FAO's survey also shows that a range of activities are being undertaken on the ground:
• Belgium is taking a major survey of sheep, cattle and pig breeds, an effort that will result in genetic samples selected for storage in cryobanks. Bolivia is involved in a similar effort for camelids, guinea pigs, cattle, sheep, goats and pigs.
• China has granted 138 indigenous breeds protected status and has established 119 conservation farms and gene banks at the state level.
FAO cautions that progress has not been consistent in all world regions and that much more needs to be done. Its latest report on the status and trends of animal genetic resources reports 21% of livestock breeds continue to be at risk of extinction.
Approximately 1,710 breeds of livestock ranging from chickens to ostrich and from donkeys to cattle are in danger of extinction, compared to 1,649 in 2008 and 1,491 in 2006.
Information on population size and composition of an estimated 35% of known mammalian and avian breeds are not known, a gap which poses "a serious constraint to effective prioritization and planning of breed conservation measures," the report also warns.
"Like a well-balanced stock portfolio, genetic diversity makes food production more resilient in the face of threats like famine, drought, disease and the emerging challenge posed by climate change," said Irene Hoffmann, head of FAO's Animal Genetic Resources Program.
The existing animal gene pool contains valuable, irreplaceable resources that will be vital for food security and agricultural development in the coming decades, she added.

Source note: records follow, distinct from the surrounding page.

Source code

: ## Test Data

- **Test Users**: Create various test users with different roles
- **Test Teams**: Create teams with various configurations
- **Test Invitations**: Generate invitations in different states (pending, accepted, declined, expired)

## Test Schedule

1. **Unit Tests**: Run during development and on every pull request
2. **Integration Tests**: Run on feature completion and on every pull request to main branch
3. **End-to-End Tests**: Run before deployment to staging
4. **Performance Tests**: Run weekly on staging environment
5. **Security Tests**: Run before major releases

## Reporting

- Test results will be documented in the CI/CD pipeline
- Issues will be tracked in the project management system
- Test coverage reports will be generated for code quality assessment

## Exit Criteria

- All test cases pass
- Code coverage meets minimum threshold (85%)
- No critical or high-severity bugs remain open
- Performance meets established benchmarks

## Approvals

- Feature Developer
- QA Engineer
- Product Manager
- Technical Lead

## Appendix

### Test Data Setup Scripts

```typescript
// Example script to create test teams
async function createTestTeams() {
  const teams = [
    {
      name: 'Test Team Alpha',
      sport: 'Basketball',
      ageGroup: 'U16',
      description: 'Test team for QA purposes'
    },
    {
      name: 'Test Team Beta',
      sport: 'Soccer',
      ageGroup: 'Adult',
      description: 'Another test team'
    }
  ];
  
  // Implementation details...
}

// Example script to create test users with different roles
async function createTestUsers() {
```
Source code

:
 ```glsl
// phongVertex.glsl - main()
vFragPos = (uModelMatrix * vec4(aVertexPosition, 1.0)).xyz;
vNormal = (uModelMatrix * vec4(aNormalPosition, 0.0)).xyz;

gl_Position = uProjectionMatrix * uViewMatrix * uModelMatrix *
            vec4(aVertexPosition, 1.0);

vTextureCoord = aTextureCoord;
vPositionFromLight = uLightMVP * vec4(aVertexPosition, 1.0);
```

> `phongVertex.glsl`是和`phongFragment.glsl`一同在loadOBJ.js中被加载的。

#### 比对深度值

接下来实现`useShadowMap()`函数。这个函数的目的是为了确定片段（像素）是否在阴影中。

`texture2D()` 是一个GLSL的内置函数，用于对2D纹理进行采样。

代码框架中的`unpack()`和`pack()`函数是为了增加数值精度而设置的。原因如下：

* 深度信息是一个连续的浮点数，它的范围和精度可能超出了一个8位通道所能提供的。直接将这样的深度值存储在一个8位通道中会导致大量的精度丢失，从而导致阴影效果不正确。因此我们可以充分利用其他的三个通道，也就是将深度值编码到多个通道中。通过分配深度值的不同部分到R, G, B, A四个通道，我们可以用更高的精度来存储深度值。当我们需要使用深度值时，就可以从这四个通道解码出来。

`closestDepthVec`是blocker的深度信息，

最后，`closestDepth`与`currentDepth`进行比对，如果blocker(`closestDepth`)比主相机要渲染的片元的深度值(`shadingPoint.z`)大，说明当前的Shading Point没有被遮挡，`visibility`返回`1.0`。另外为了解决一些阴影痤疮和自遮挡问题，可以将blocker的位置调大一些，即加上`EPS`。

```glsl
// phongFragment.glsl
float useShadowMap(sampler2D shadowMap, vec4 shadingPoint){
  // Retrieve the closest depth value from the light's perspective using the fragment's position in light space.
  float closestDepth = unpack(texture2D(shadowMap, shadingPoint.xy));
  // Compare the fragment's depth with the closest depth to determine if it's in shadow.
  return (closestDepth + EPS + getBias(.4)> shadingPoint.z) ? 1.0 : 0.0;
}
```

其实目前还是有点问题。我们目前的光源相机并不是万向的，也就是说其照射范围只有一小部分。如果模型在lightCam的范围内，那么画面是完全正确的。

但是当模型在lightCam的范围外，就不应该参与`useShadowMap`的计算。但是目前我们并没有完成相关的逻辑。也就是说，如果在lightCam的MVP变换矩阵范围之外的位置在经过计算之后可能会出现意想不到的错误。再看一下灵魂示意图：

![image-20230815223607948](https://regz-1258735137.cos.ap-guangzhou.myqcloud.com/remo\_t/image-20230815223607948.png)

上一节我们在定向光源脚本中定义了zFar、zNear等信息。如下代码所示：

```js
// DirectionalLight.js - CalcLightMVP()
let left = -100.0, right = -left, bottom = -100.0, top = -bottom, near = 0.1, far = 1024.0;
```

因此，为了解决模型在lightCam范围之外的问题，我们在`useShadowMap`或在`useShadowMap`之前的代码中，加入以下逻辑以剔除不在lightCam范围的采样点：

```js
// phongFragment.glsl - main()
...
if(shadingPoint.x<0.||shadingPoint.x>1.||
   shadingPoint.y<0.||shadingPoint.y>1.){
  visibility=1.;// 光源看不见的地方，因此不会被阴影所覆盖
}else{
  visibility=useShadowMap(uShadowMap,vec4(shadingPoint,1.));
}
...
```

"Climate change and the emergence of new and virulent livestock diseases highlight the importance of retaining the capacity to adapt our agricultural production systems,” she continued. “Cataloging and conserving this diversity will allow us to maintain and deploy the widest possible portfolio of genetic resources in order to increase the resilience of our food supply and develop improved breeds to help sustain food production."